Given entries:
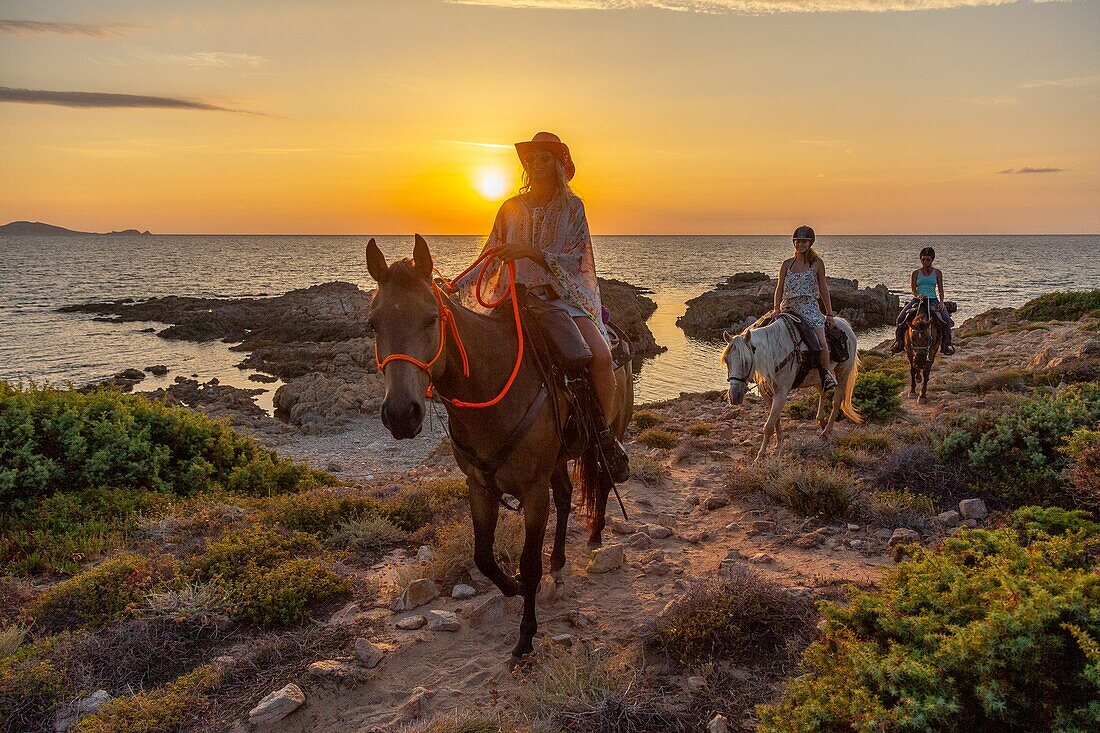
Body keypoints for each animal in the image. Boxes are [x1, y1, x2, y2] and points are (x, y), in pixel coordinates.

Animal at [367, 234, 633, 655]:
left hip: (610, 433)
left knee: (603, 478)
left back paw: (594, 535)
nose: (400, 414)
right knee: (566, 495)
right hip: (556, 460)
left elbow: (528, 562)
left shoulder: (533, 491)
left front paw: (525, 636)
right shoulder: (480, 486)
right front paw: (515, 588)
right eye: (373, 324)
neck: (491, 387)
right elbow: (484, 557)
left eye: (431, 317)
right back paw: (559, 560)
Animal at [726, 316, 862, 460]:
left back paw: (826, 431)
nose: (734, 396)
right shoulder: (767, 394)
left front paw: (761, 455)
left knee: (837, 401)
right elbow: (775, 420)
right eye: (727, 361)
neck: (775, 352)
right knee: (822, 392)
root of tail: (845, 324)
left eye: (745, 362)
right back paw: (821, 421)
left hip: (843, 372)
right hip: (816, 377)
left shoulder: (781, 393)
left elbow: (768, 425)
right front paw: (778, 444)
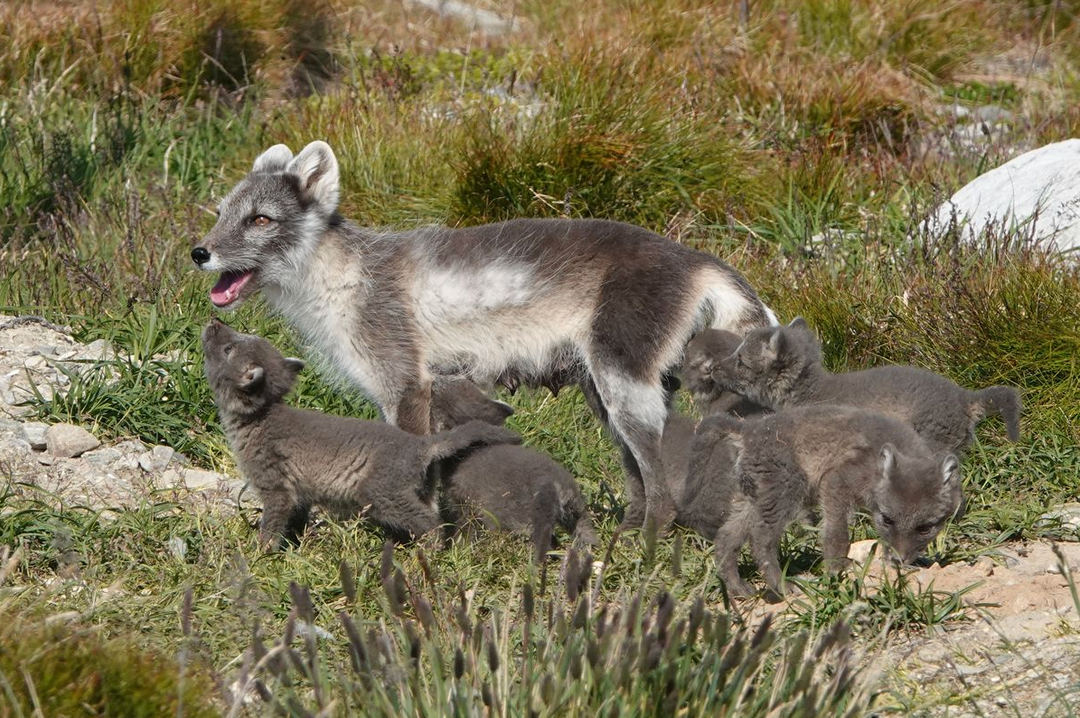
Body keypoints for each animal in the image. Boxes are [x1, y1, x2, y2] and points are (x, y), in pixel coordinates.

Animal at [192, 141, 777, 531]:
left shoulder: (406, 383)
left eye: (261, 219)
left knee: (659, 481)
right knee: (637, 473)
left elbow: (416, 460)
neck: (342, 278)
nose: (199, 252)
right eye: (220, 213)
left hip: (623, 385)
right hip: (605, 393)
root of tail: (695, 257)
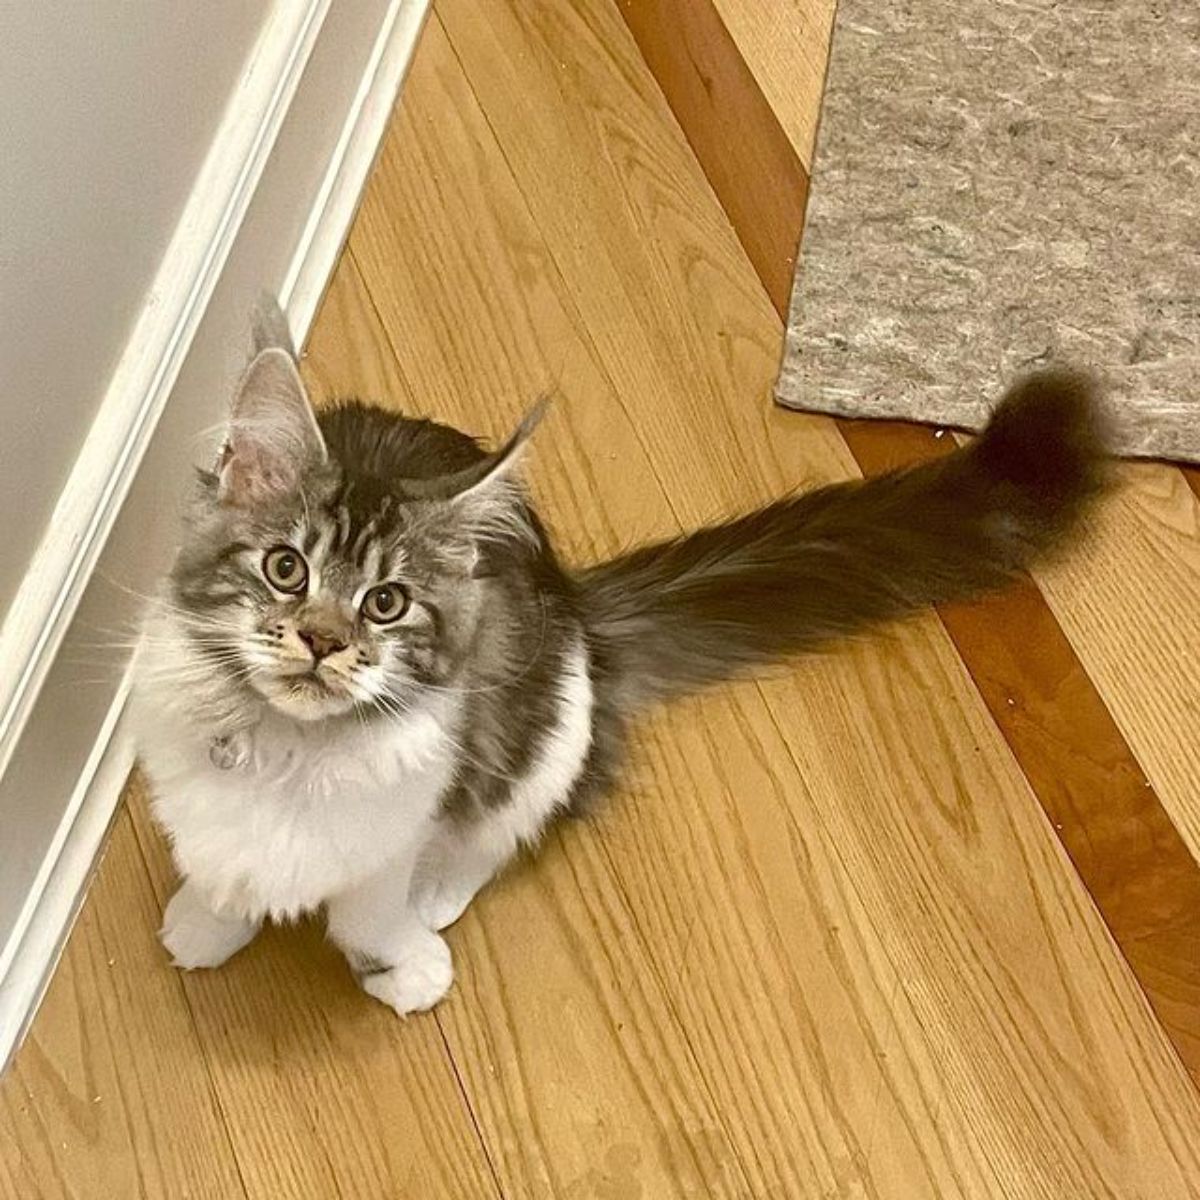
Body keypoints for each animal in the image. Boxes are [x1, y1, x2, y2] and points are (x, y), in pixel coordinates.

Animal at [126, 300, 1108, 1012]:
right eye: (285, 568)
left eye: (386, 603)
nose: (324, 641)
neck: (289, 751)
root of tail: (579, 606)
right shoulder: (191, 787)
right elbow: (217, 867)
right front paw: (208, 923)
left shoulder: (407, 812)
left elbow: (370, 913)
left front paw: (405, 968)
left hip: (551, 724)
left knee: (513, 818)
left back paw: (440, 893)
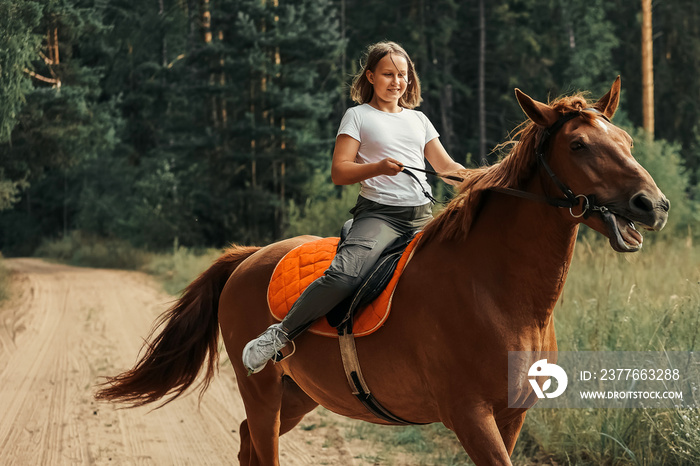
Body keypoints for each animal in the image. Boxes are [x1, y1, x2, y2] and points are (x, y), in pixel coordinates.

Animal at [97, 78, 668, 464]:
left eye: (626, 140)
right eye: (578, 145)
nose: (653, 205)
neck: (494, 292)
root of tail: (248, 257)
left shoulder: (511, 415)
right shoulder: (469, 415)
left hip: (298, 394)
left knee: (244, 444)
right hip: (260, 389)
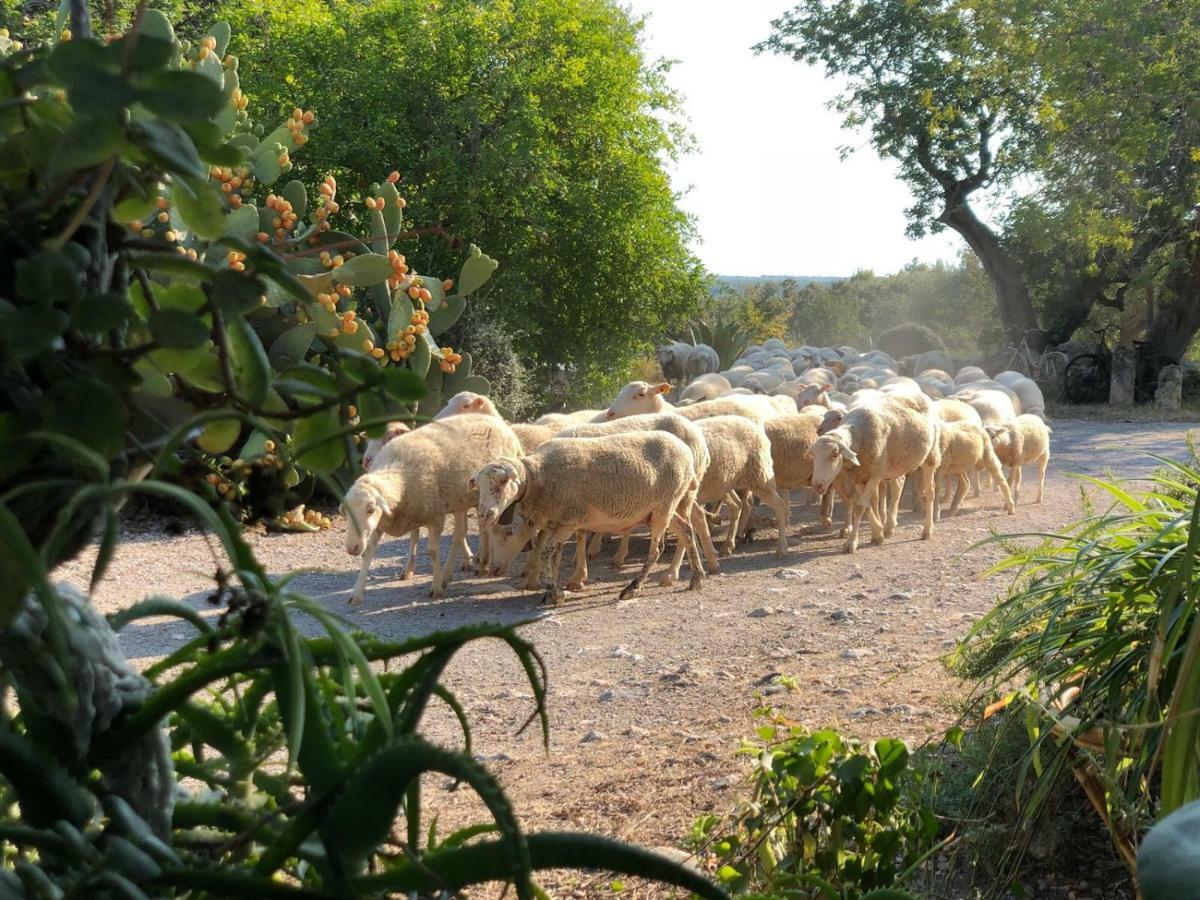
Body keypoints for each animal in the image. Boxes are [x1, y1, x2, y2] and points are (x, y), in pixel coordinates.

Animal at [340, 417, 523, 607]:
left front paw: (436, 588)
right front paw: (356, 593)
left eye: (370, 510)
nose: (352, 548)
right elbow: (369, 552)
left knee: (483, 530)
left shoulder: (435, 516)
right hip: (461, 501)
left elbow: (432, 552)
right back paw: (455, 573)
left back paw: (482, 565)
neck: (399, 472)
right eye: (346, 513)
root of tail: (498, 421)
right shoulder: (384, 522)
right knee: (460, 535)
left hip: (493, 500)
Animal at [472, 429, 705, 607]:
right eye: (480, 486)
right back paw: (697, 578)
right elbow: (554, 555)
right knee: (686, 530)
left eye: (502, 482)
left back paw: (633, 588)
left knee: (657, 550)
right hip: (661, 507)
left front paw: (555, 593)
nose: (484, 514)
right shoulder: (555, 522)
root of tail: (685, 449)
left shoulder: (569, 520)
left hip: (665, 505)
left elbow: (546, 552)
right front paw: (551, 591)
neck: (537, 476)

Work required:
Could you reproduce all of the data above exactly and skip any image?

Finished exercise:
Body keypoints for each animal in the image. Boxes are [x1, y1, x2, y2] and points are (x, y), in pixel coordinates.

Animal at [367, 234, 633, 655]:
left hip: (610, 433)
left knee: (603, 478)
left back paw: (594, 535)
nose: (400, 414)
right knee: (566, 495)
right hip: (556, 460)
left elbow: (528, 562)
left shoulder: (533, 491)
left front paw: (525, 636)
right shoulder: (480, 486)
right front paw: (515, 588)
right eye: (373, 324)
neck: (491, 387)
right elbow: (484, 557)
left eye: (431, 317)
right back paw: (559, 560)
Animal at [726, 316, 862, 460]:
left back paw: (826, 431)
nose: (734, 396)
right shoulder: (767, 394)
left front paw: (761, 455)
left knee: (837, 401)
right elbow: (775, 420)
right eye: (727, 361)
neck: (775, 352)
right knee: (822, 392)
root of tail: (845, 324)
left eye: (745, 362)
right back paw: (821, 421)
left hip: (843, 372)
right hip: (816, 377)
left shoulder: (781, 393)
left elbow: (768, 425)
right front paw: (778, 444)
Body keypoints for each animal in the image. Boxes are [x1, y1, x2, y2] and points are (x, y), in pixel coordinates.

Animal at [192, 141, 777, 531]:
left shoulder: (406, 383)
left eye: (261, 219)
left knee: (659, 481)
right knee: (637, 473)
left elbow: (416, 460)
neck: (342, 278)
nose: (199, 252)
right eye: (220, 213)
left hip: (623, 385)
right hip: (605, 393)
root of tail: (695, 257)
Body keypoints for each animal in the image. Boxes are [x1, y1, x2, y2] and points are (x, y), in pixel coordinates.

Animal at [126, 300, 1108, 1012]:
right eye: (285, 568)
left eye: (386, 603)
nose: (324, 641)
neck: (289, 751)
root of tail: (579, 606)
right shoulder: (191, 787)
right elbow: (217, 867)
right front paw: (208, 923)
left shoulder: (407, 812)
left elbow: (370, 913)
left front paw: (405, 968)
left hip: (551, 724)
left knee: (513, 818)
left back paw: (440, 893)
Body keypoints for each animal in the image. Boxes are [x1, y1, x2, y2] and points are (x, y), in pixel coordinates.

Animal at [97, 78, 668, 464]:
left eye: (626, 140)
right eye: (578, 145)
nose: (653, 205)
neck: (494, 292)
root of tail: (248, 257)
left shoulder: (511, 415)
right shoulder: (469, 415)
left hip: (298, 394)
left knee: (244, 444)
right hip: (260, 389)
Body keypoints for each animal in the image. Boxes are [x1, y1, x2, y2] and points are (x, y), in pixel coordinates.

Animal at [340, 417, 523, 607]:
left front paw: (436, 588)
right front paw: (356, 593)
left eye: (370, 510)
nose: (352, 548)
right elbow: (369, 552)
left knee: (483, 530)
left shoulder: (435, 516)
right hip: (461, 501)
left elbow: (432, 552)
right back paw: (455, 573)
left back paw: (482, 565)
neck: (399, 472)
right eye: (346, 513)
root of tail: (498, 421)
right shoulder: (384, 522)
right knee: (460, 535)
left hip: (493, 500)
Animal at [472, 429, 705, 607]:
right eye: (480, 486)
right back paw: (697, 578)
right elbow: (554, 555)
right knee: (686, 530)
left eye: (502, 482)
left back paw: (633, 588)
left knee: (657, 550)
right hip: (661, 507)
left front paw: (555, 593)
nose: (484, 514)
right shoulder: (555, 522)
root of tail: (685, 449)
left shoulder: (569, 520)
left hip: (665, 505)
left elbow: (546, 552)
right front paw: (551, 591)
neck: (537, 476)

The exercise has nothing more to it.